Python: ascii codec can't encode en-dash

theovenbird picture theovenbird · Oct 23, 2015 · Viewed 12.7k times · Source

I'm trying to print a poem from the Poetry Foundation's daily poem RSS feed with a thermal printer that supports an encoding of CP437. This means I need to translate some characters; in this case an en-dash to a hyphen. But python won't even encode the en dash to begin with. When I try to decode the string and replace the en-dash with a hyphen I get the following error:

Traceback (most recent call last):
  File "pftest.py", line 46, in <module>
    str = str.decode('utf-8')
  File "/usr/lib/python2.7/encodings/utf_8.py", line 16, in decode
    return codecs.utf_8_decode(input, errors, True)
UnicodeEncodeError: 'ascii' codec can't encode character u'\u2013' in position 140: ordinal not in range(128)

And here is my code:

#!/usr/bin/python
#-*- coding: utf-8 -*-

# This string is actually a variable entitled d['entries'][1].summary_detail.value
str = """Love brought by night a vision to my bed,
One that still wore the vesture of a child
But eighteen years of age – who sweetly smiled"""

str = str.decode('utf-8')
str = str.replace("\u2013", "-") #en dash
str = str.replace("\u2014", "--") #em dash
print (str)

I can actually print the output using the following code without errors in my terminal window (Mac), but my printer spits out sets of 3 CP437 characters:

str = u''.str.encode('utf-8')

I'm using Sublime Text as my editor, and I've saved the page with UTF-8 encoding, but I'm not sure that will help things. I would greatly appreciate any help with this code. Thank you!

Answer

JonathanZ supports MonicaC picture JonathanZ supports MonicaC · Jan 11, 2016

I don't fully understand what's happening in your code, but I've also been trying to replace en-dashes with hyphens in a string I got from the Web, and here's what's working for me. My code is just this:

txt = re.sub(u"\u2013", "-", txt)

I'm using Python 2.7 and Sublime Text 2, but I don't bother setting -*- coding: utf-8 -*- in my script, as I'm trying not to introduce any new encoding issues. (Even though my variables may contain Unicode I like to keep my code pure ASCII.) Do you need to include Unicode in your .py file, or was that just to help with debugging?

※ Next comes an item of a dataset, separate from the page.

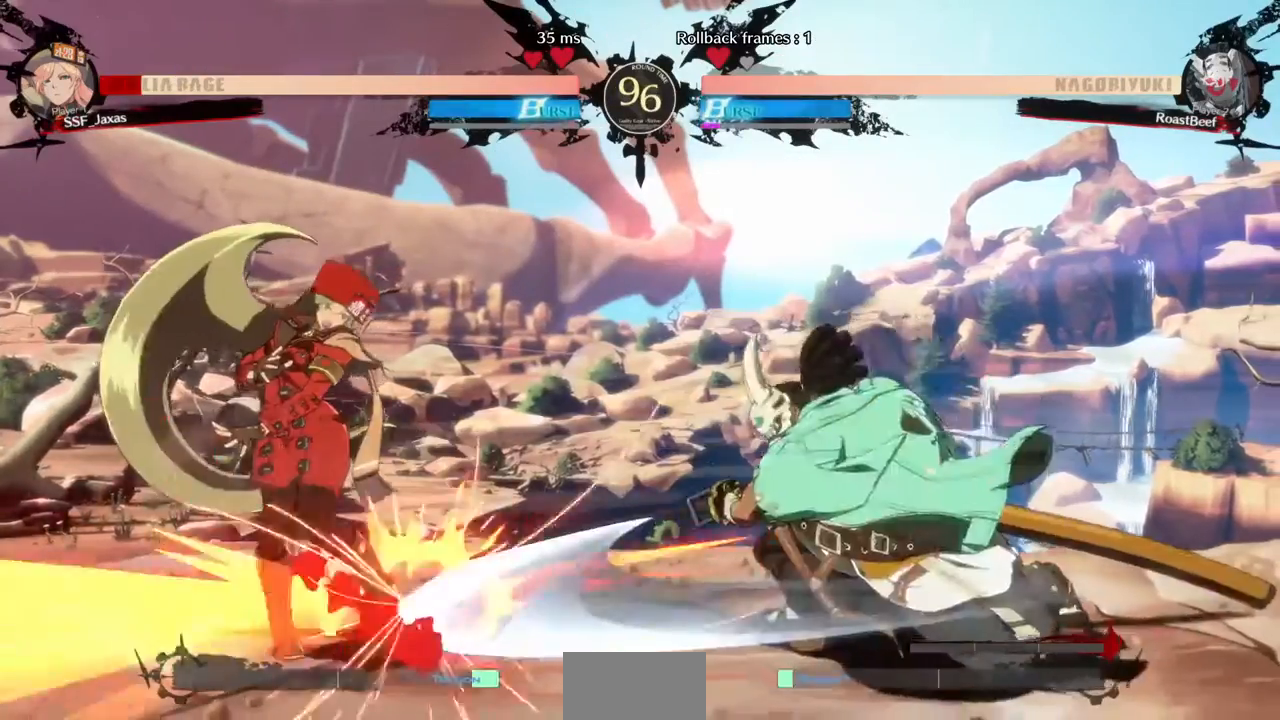
{"dt_ms": 520, "buttons": ["DPAD_DOWN", "DPAD_LEFT"], "events": [[160, "DPAD_DOWN", "down"]]}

I'll note that my txt variable is already a unicode string, i.e.

print type(txt)

produces

<type 'unicode'>

I'd be curious to know what type(str) would produce in your case.

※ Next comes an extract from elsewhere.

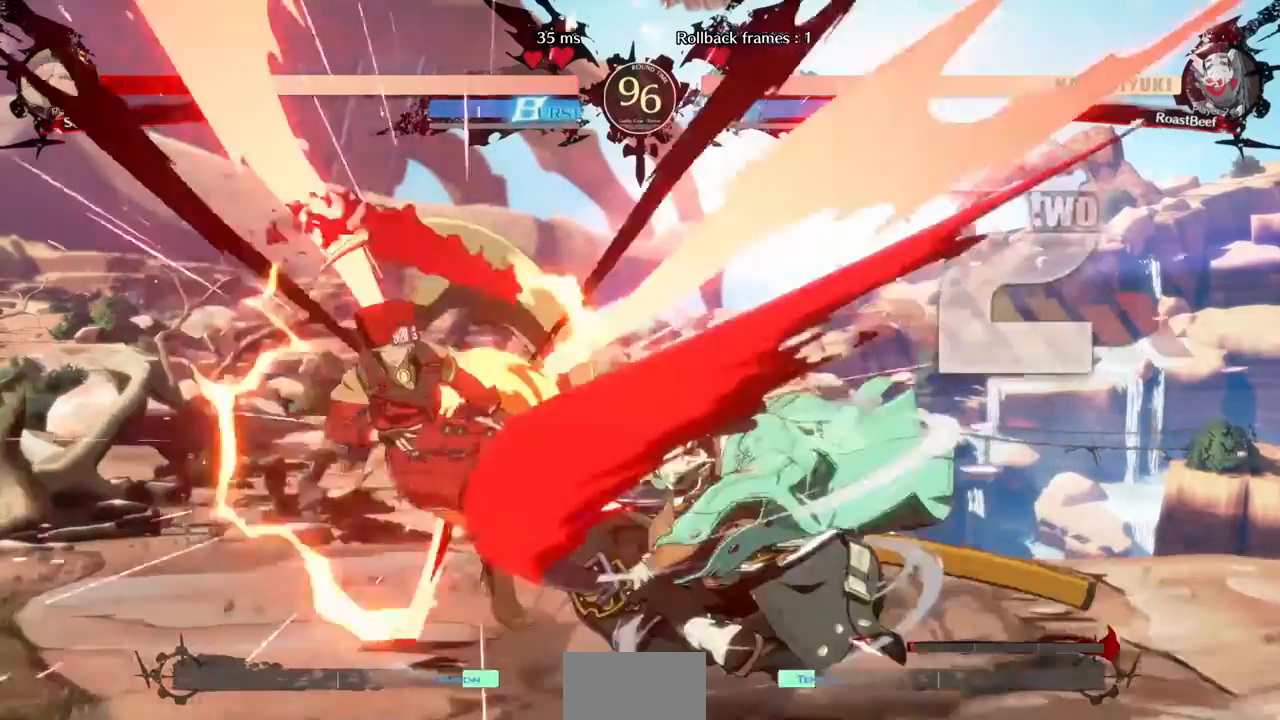
{"dt_ms": 480, "buttons": ["DPAD_LEFT"], "events": [[440, "DPAD_DOWN", "up"]]}
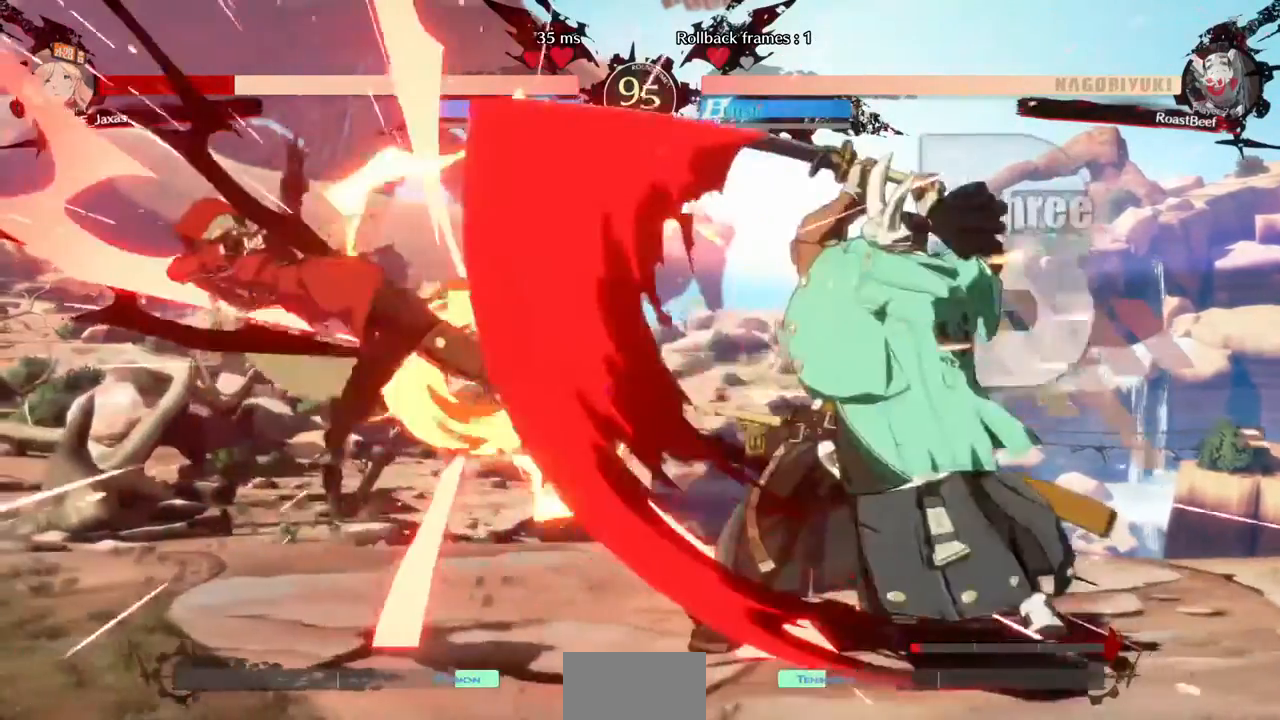
{"dt_ms": 520, "buttons": ["SQUARE", "DPAD_LEFT"]}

One thing I noticed in your code is

str = str.replace("\u2013", "-") #en dash

Are you sure that does anything? My understanding is that \u only means "unicode character' inside a u"" string, and what you've created there is a string with 5 characters, a "u", a "2", a "0", etc. (The first character is because you can escape any character and if there's no special meaning, like in the case of '\n' or '\t', it just ignores the backslash.)

Also, the fact that you get 3 CP437 characters from your printer makes me suspect that you still have an en-dash in your string. The UTF-8 encoding of an en-dash is 3 bytes: 0xe2 0x80 0x93. When you call str.encode('utf-8') on a unicode string that contains an en-dash you get those three bytes in the returned string. I'm guessing that your terminal knows how to interpret that as an en-dash and that's what you're seeing.

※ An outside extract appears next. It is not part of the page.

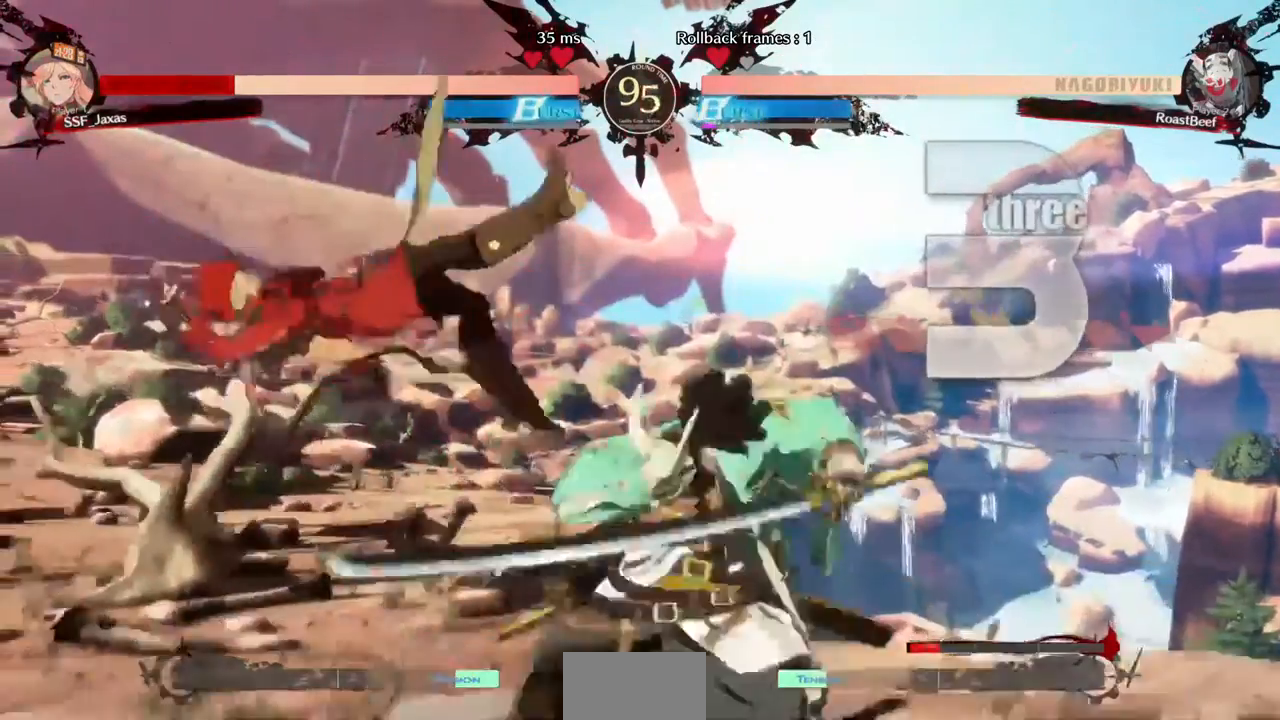
{"dt_ms": 480, "buttons": ["SQUARE", "DPAD_DOWN", "DPAD_LEFT"], "events": [[280, "DPAD_DOWN", "down"]]}
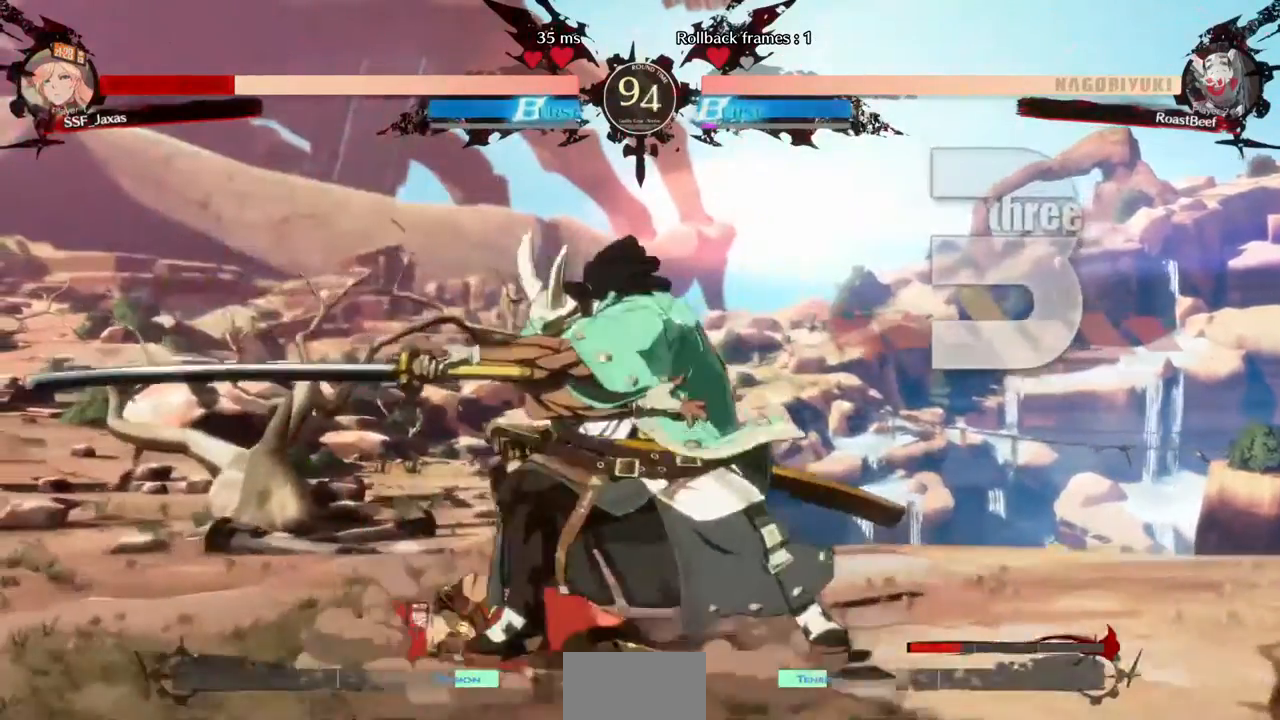
{"dt_ms": 520, "buttons": ["DPAD_DOWN", "DPAD_LEFT"], "events": [[40, "SQUARE", "up"]]}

If you can't get my first method to work, I'll mention that I also had success with this:

txt = txt.encode('utf-8')
txt = re.sub("\xe2\x80\x93", "-", txt)

Maybe that re.sub() would work for you if you put it after your call to encode(). And in that case you might not even need that call to decode() at all. I'll confess that I really don't understand why it's there.